Monday, April 09, 2007

NY Times Review of Brzezinski's Latest Book

I keep going back to Zbigniew Brzezinski's anaylsis of the current situation in American foreign policy for the simple reason that I feel he has about the best take out there on the current world situation. The New York Times has a book review by Jacob Heilbrunn that captures several key aspects of Brzezinski's thinking in his latest book, Second Chance:
Zbigniew Brzezinski, who was national security adviser to Jimmy Carter, has steadily warned that American arrogance might well lead to catastrophe abroad. And unlike his ingratiating Republican counterpart, Henry Kissinger, he was an early and vociferous opponent of the Iraq war.

(snip)

If Bush senior lacked the vision and boldness to reinvent American foreign policy after the cold war, Clinton was bedazzled by the notion that globalization would bring an end to world conflict. Brzezinski awards Clinton good marks for successfully enlarging NATO. But he argues that Clinton badly erred in failing to achieve an accord between the Israelis and Palestinians. At his marathon sessions with Israeli Prime Minister Ehud Barak and Arafat at Camp David in July 2000, Clinton may have striven for peace, but there was too much “emphasis on immediately assigning blame for the parties’ failure to emerge from the meeting with an agreement in hand.” Overall, Brzezinski says, Clinton “did not leave a historically grand imprint on the world.”
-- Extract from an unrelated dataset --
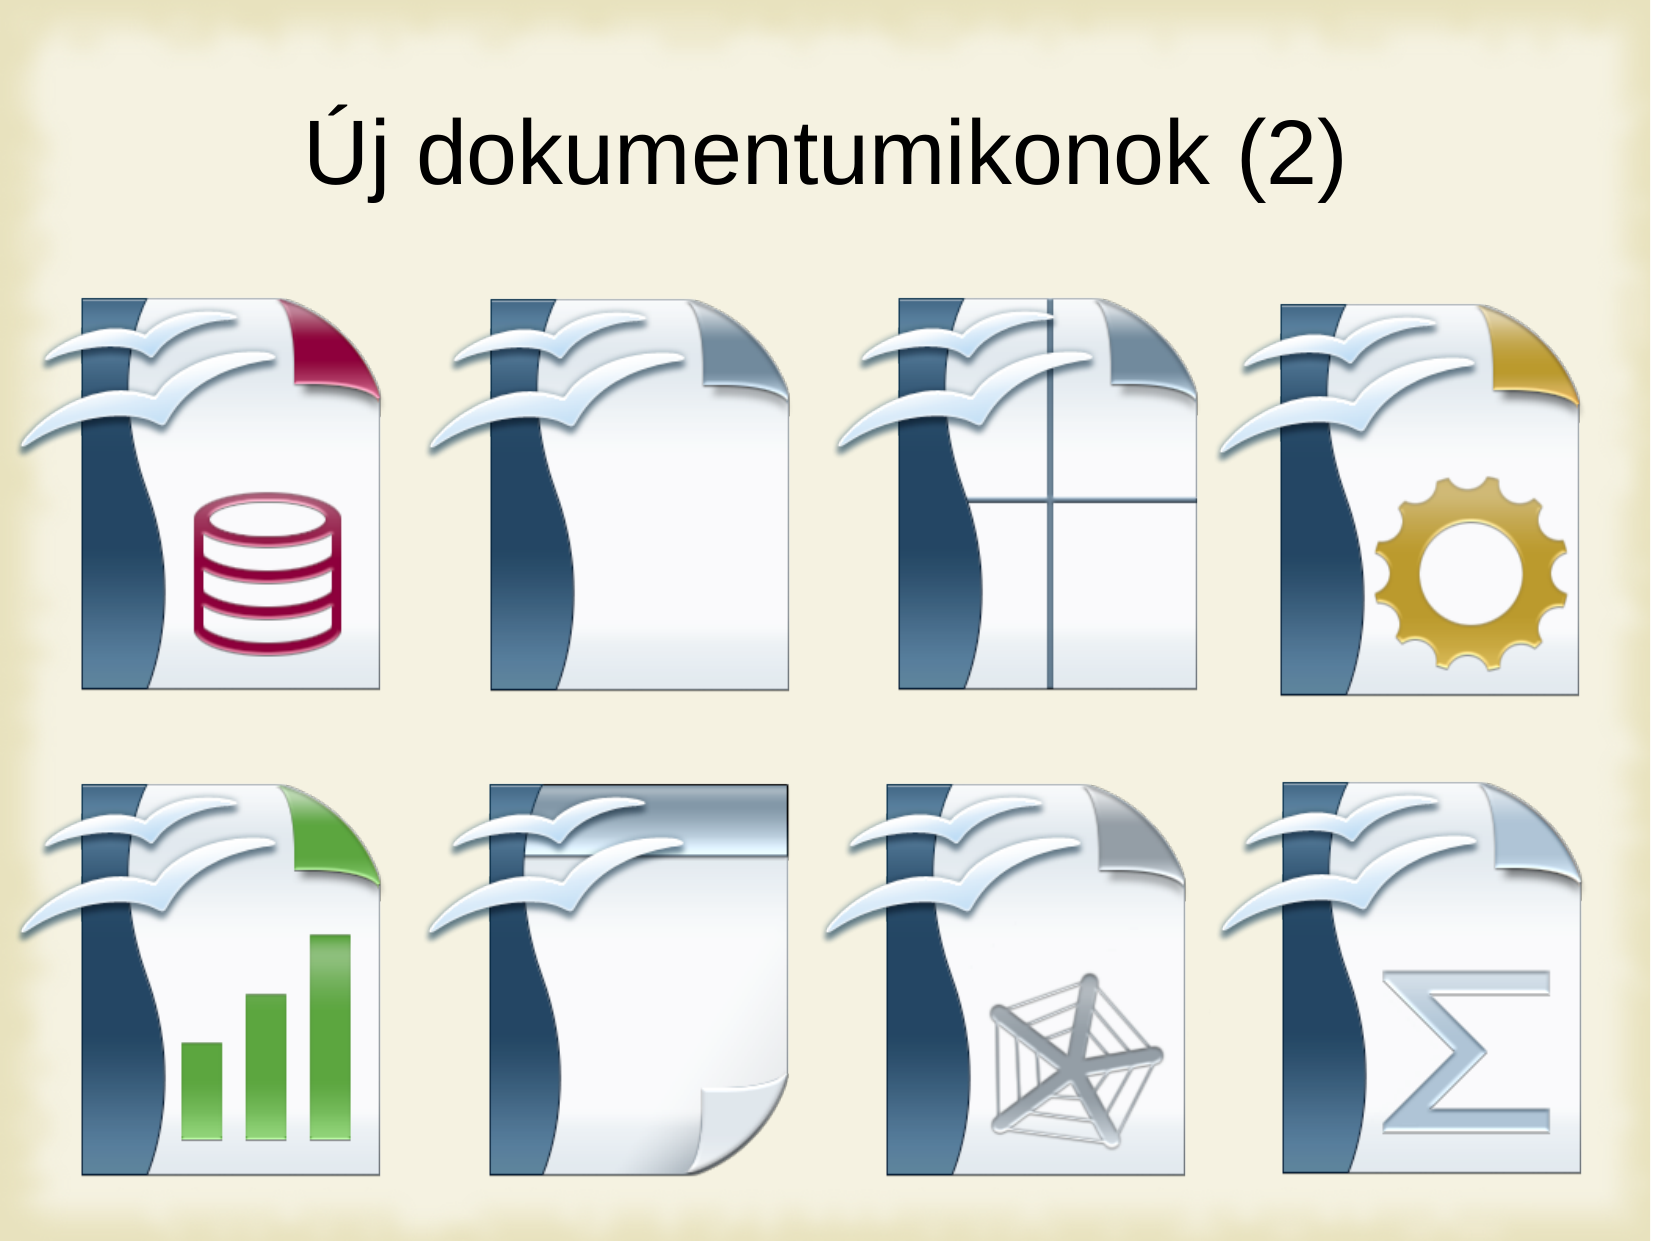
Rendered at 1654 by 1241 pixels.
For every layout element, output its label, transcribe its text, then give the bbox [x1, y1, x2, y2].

picture [0, 0, 1651, 1241]
title Új dokumentumikonok (2) [82, 49, 1571, 257]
So disdainful is Brzezinski of George W. Bush that he barely even pauses to discuss him. Instead, the neoconservatives surrounding Bush trigger his ire. According to Brzezinski, the Iraq war’s “only saving grace is that it made Iraq the cemetery of neocon dreams. Had the war been more successful, America by now might be at war with Syria and Iran, pursuing a policy driven more by Manichaean notions and dubious motivations than by any sober definition of its national interest.”

Had the war been more successful..... This is the observation so many people in the media and even some of the more hawkish Democrats miss. Bush's foreign policy in the Middle East, as defined and conceived by the neoconservatives, had built into it an essential flaw and that flaw can be summarized most easily by simply saying that Bush's new conception of foreign policy (or archaic, since his policy harks back to the 19th century) was defined by hubris, a hubris that had little conception of the limits of American military and economic power in the current, post-colonial era and how much Bush was overreaching with the tools he had, mainly military and diplomatic. From its inception, Bush's foreign policy was strategically flawed. His foreign policy and military policy was also hampered by a level of incompetence rarely seen in the last 75 years of American administrations. In a sense, the incompetence of the Bush inner circle prevented the larger fiasco from happening. There is, of course, still the risk of stumbling into a wider war, a war that will do absolutely no one any good and may do profound damage to the United States and also the world economy which has the potential to damage the United States even further.

My understanding of world affairs is still evolving and one thing is becoming clear: the neglect of a serious energy policy on the part of the United States for the last 30 years has put us into a situation in 2007 that undermines what we can do and not do in world affairs. We are a superpower with increasing self-inflicted vulnerabilities. Our enemies understand these vulnerabilities far more than the average American (in some respects, Cheney seems to understand those vulnerabilities as well, but his conservative ideology led him to foolhardy conclusions about how to deal with those vulnerabilities). We still produce a significant amount of oil but the fact we have to import so much at a time when world oil production is having trouble keeping pace with the demands of the next five to ten years does not leave us much room to play the dangerous games favored by Bush and Cheney; in regards to Iran and the lack of a serious effort at diplomatic talks, those dangerous games can easily backfire at any time to everyone's peril.

It is important for the sake of our national security to keep boxing in Bush and Cheney to keep them from damaging us any further. And it is important to get public discussions about energy on a much higher plane with a much greater sense of urgency. Even if Iraq stabilizes and our relations with Iran improve, we have an array of problems that have been neglected and that need to be dealt with, particularly in the area of energy.